Whether it's a swing coach, caddy, or TV announcer who crosses his imaginary line of loyalty, or a sponsor who drops him, or an opponent who disses him, he lives for the f-you.
He wants one more big one, bad. Really bad. An “f-you” that will reverberate down to every dick with a blog, like me.
You can tell by the way he still talks in front of the golf media. They ask him a reasonable question, about reasonable expectations, and he goes back to the old Tiger mode of saying he expects to win.
“A “w””, he said about his expectations at the PGA. “A nice W.”
Dude. Get real. Nobody is buying it.
F. Scott Fitzgerald famously said there are no second acts in American lives.
Maybe. Maybe not.
I know this: Tiger needs to start a second act to his career. He needs an attitude re-invention. He needs to re-think why he plays golf, and what he wants to accomplish from now until he's 50 and eligible for a cart and 3 round, no-cut tournaments.

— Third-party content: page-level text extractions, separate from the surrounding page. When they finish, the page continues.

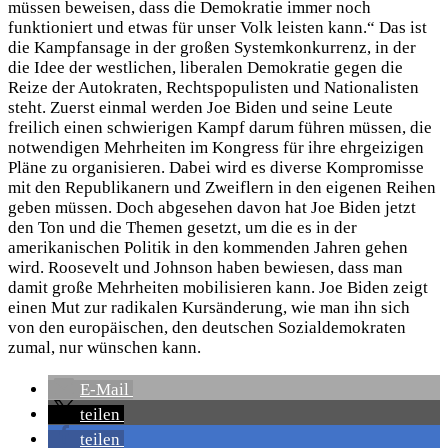
müssen beweisen, dass die Demokratie immer noch
funktioniert und etwas für unser Volk leisten kann.“ Das ist
die Kampfansage in der großen Systemkonkurrenz, in der
die Idee der westlichen, liberalen Demokratie gegen die
Reize der Autokraten, Rechtspopulisten und Nationalisten
steht. Zuerst einmal werden Joe Biden und seine Leute
freilich einen schwierigen Kampf darum führen müssen, die
notwendigen Mehrheiten im Kongress für ihre ehrgeizigen
Pläne zu organisieren. Dabei wird es diverse Kompromisse
mit den Republikanern und Zweiflern in den eigenen Reihen
geben müssen. Doch abgesehen davon hat Joe Biden jetzt
den Ton und die Themen gesetzt, um die es in der
amerikanischen Politik in den kommenden Jahren gehen
wird. Roosevelt und Johnson haben bewiesen, dass man
damit große Mehrheiten mobilisieren kann. Joe Biden zeigt
einen Mut zur radikalen Kursänderung, wie man ihn sich
von den europäischen, den deutschen Sozialdemokraten
zumal, nur wünschen kann.
E-Mail
teilen
teilen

The old Tiger is not coming back. Not next year. Not once Sean Foley's brilliance finally soaks in. Never. He's gone. He was something to behold on the course, and a complete fraud off of it. The fire hydrant killed that guy, even though the police report will forever list the accident as one in which the driver sustained only “minor” injuries.
We all wondered if Tiger Woods would come back to the game a changed man.
Seen enough?
He's now twice the prick, with half the money. And it's getting worse by the tournament.
I remember a Chinese proverb that said: “If you want to be a beautiful painter, first become a beautiful person. Then, paint.”
A brilliant second act is there for Tiger, if he wants it. A second act where his genuine personality is more accessible to the fans, media, and fellow players. A second act where his formidable talent and experience, is still enough to beat back the horde of 20-something bombers on his best day.
A second act where chasing a stupid number, 18, is not the point of this incredible game of golf we play. Being able to once again bully and scorn those in the game you dislike, is no reason to hit balls until your game comes back.
Right now, the world's formerly most recognized, respected, and richest athlete, is in a death spiral of seething anger and denial.
It's not pretty.
But if you say it's somehow not newsworthy, you too are kidding yourself.